In 1997 she returned to academia as the Donaghey University Professor at the University of Arkansas at Little Rock, where she also became founding dean of the George W. Donaghey College of Engineering and Information Technology. On the occasion of her 10th anniversary as dean, Bill Clinton delivered a very moving tribute. She retired July 1, 2011, as dean emerita and special advisor to the university’s chancellor for economic development.
In one of her last public roles, she spent more than 5 years, beginning in 2011, as the first board chair for the Little Rock Technology Park, which was developed as a multitenant, 38,000-square-foot startup village in the center of downtown Little Rock. “Dr. Good was a true pioneer and icon for women in science with an incredible resume of achievements. Her leadership as the first chairman of the Little Rock Technology Park Authority board was critical in getting the project from concept to reality. Like so many things in her career, she took on the perceived obstacles head-on and got things accomplished,” Tech Park executive director Brent Birch said.
She also privately funded college tuitions for local students who were talented but lacked resources, providing an educational launchpad for many. This was hardly mentioned (even among family) as she never wanted to detract from these students’ accomplishments.
Mary was the first woman elected to the board of the American Chemical Society in 1972. She went on to be elected chair in 1978 and 1980, president-elect in 1986, and president in 1987. In 2001 she was elected president of the American Association for the Advancement of Science (AAAS). She was the founding chair of the Alliance for Science & Technology Research in America (ASTRA) in 2000. She was a strong proponent of STEM education and a supporter of women in technology, and was recognized as a national leader in this area.
Her myriad awards—too numerous too mention—include a number for which she was the first woman recipient:
• ACS Charles Lathrop Parsons Award for Public Service (1991)
• IRI Medal from the Industrial Research Institute (1991)

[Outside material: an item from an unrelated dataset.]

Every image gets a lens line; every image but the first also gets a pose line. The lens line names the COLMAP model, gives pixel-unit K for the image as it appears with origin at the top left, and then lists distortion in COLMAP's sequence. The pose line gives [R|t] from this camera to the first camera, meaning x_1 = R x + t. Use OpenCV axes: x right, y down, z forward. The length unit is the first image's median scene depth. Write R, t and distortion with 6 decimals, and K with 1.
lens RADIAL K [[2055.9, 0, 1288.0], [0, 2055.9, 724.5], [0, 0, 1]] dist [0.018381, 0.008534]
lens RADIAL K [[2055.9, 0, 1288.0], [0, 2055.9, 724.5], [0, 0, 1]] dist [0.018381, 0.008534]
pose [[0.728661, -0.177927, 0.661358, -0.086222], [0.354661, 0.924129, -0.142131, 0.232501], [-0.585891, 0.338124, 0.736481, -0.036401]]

• Glenn T. Seaborg Medal (1996)
• ACS Priestley Medal (1997)
• AAAS Philip Hauge Abelson Prize (1998)
• Othmer Gold Medal (1998).
Other honors include
• Agnes Fay Morgan Research Award (1969)
• ACS Francis P. Garvan–John M. Olin Medal (1973)
• American Institute of Chemists Gold Medal (1983)

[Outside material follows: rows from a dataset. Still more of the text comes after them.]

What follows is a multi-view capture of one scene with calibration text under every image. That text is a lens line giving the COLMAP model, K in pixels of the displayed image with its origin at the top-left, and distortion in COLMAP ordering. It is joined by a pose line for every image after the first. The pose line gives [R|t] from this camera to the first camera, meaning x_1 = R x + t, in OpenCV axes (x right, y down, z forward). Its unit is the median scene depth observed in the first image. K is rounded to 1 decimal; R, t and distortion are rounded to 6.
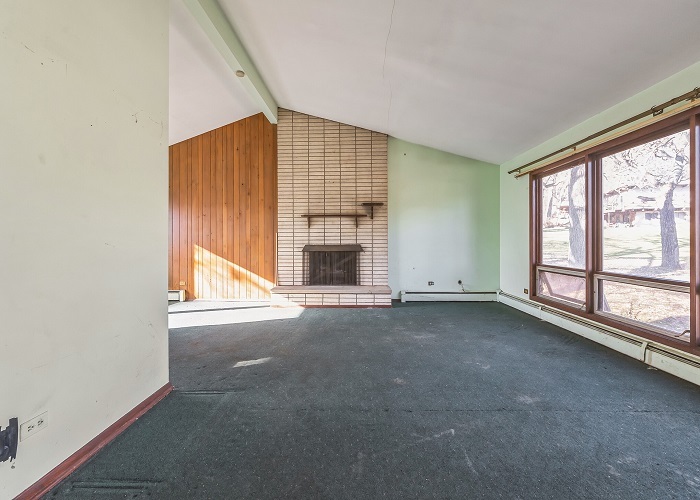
lens RADIAL K [[287.5, 0, 347.8], [0, 287.5, 239.7], [0, 0, 1]] dist [-0.000937, 0.000418]
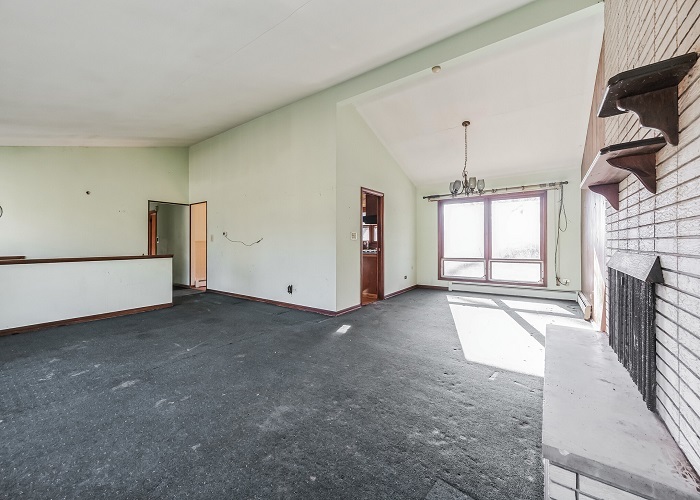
lens RADIAL K [[285.4, 0, 353.2], [0, 285.4, 242.1], [0, 0, 1]] dist [-0.000500, 0.000128]
pose [[-0.557964, 0.003416, -0.829858, 0.491841], [0.008338, 0.999964, -0.001490, 0.001226], [0.829823, -0.007751, -0.557973, 1.107072]]
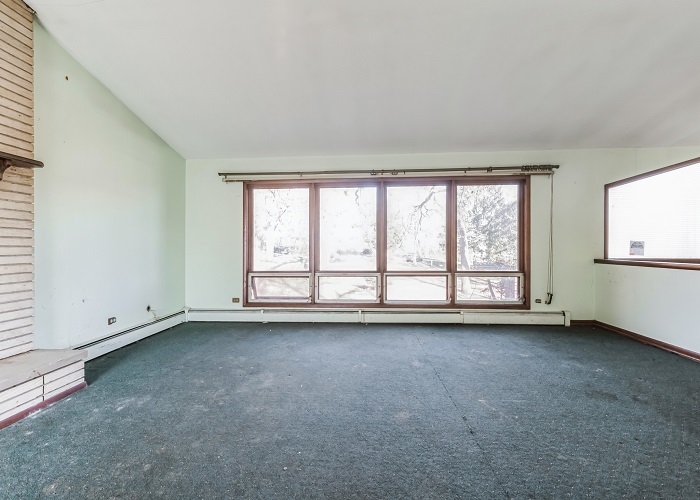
lens RADIAL K [[280.1, 0, 352.4], [0, 280.1, 249.6], [0, 0, 1]] dist [0.001001, 0.000019]
pose [[0.036484, -0.002015, 0.999332, -0.334389], [0.001202, 0.999997, 0.001973, 0.005248], [-0.999334, 0.001129, 0.036486, 0.586794]]
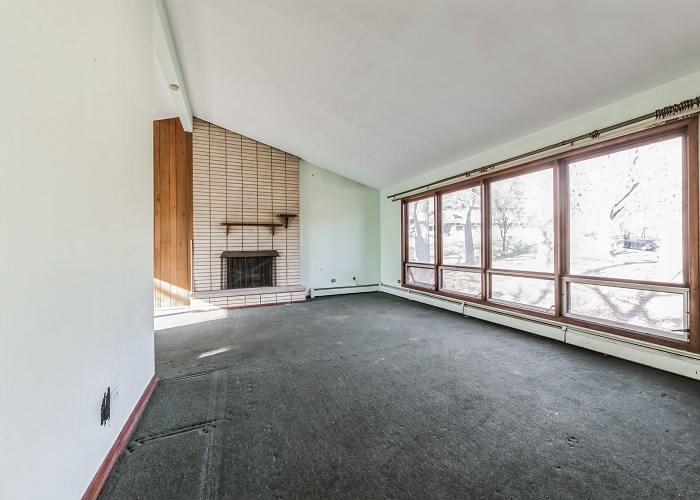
lens RADIAL K [[278.8, 0, 351.0], [0, 278.8, 245.5], [0, 0, 1]] dist [0.001354, 0.000097]
pose [[0.903483, -0.005885, 0.428584, -0.195814], [0.006783, 0.999977, -0.000567, 0.000470], [-0.428571, 0.003419, 0.903502, -0.155475]]
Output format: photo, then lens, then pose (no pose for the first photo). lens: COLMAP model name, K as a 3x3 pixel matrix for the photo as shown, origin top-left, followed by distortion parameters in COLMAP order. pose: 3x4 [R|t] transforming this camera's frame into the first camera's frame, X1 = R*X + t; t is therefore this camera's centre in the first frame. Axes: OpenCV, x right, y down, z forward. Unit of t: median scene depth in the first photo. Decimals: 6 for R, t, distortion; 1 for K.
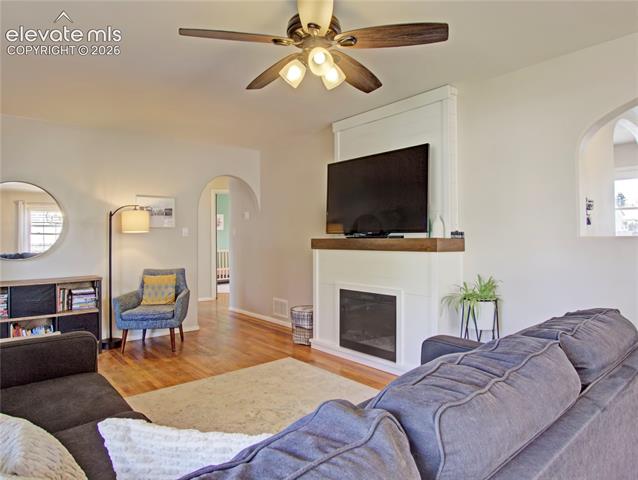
lens RADIAL K [[402.9, 0, 316.8], [0, 402.9, 235.3], [0, 0, 1]] dist [-0.016643, 0.000513]
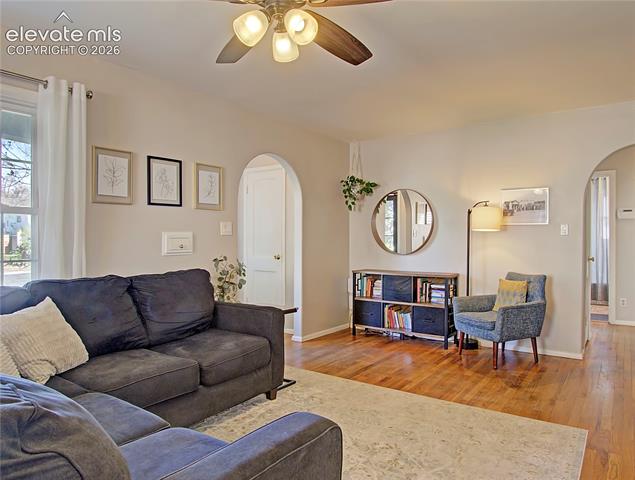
lens RADIAL K [[429.9, 0, 333.6], [0, 429.9, 241.8], [0, 0, 1]] dist [-0.024305, -0.000384]
pose [[0.251703, 0.014998, -0.967688, 0.454619], [0.002382, 0.999867, 0.016117, 0.001968], [0.967802, -0.006361, 0.251634, 0.457133]]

• Delmer S. Fahrney Medal of the Franklin Institute (1988)
• Heinz Award in Technology, the Economy, and Employment (2000)
• Vannevar Bush Award, the National Science Foundation’s highest honor (2004).
And in addition to her election to the NAE, in 1994 she was elected a member of the Royal Society of Chemistry.
Mary died at her home in Little Rock on November 20, 2019, at the age of 88. She is survived by sons Billy and James, four grandsons, and two great-grandchildren.
As a leader in academia, industry, and government, Mary Good contributed to and championed research, technology, education, and diversity. She was a peerless role model for everyone, but especially for a generation of women scientists and engineers.